DATASET =
==========

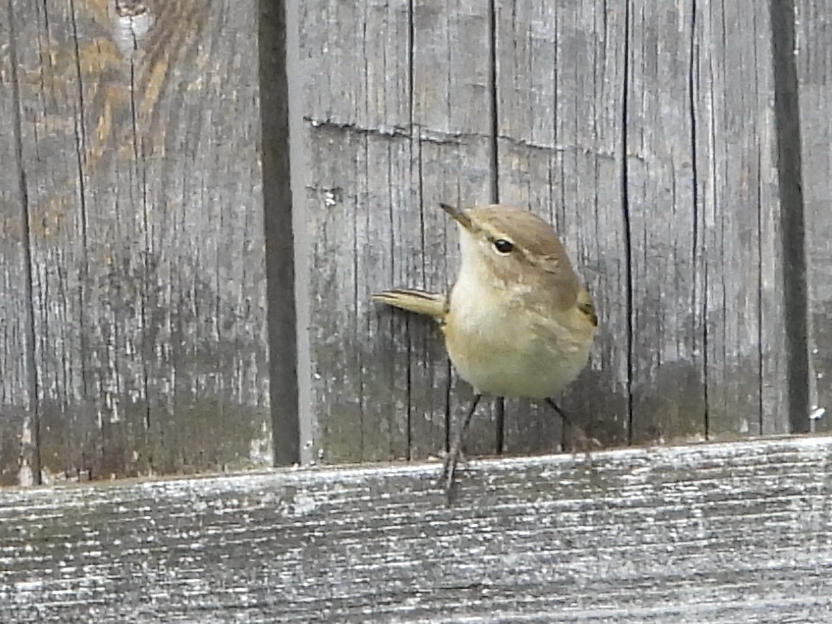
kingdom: Animalia
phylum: Chordata
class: Aves
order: Passeriformes
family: Phylloscopidae
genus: Phylloscopus
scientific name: Phylloscopus collybita
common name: Common chiffchaff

==========

Recast the data above as a numbered list with one line per item, skipping any blank lines and omitting the picture.

1. kingdom: Animalia
2. phylum: Chordata
3. class: Aves
4. order: Passeriformes
5. family: Phylloscopidae
6. genus: Phylloscopus
7. scientific name: Phylloscopus collybita
8. common name: Common chiffchaff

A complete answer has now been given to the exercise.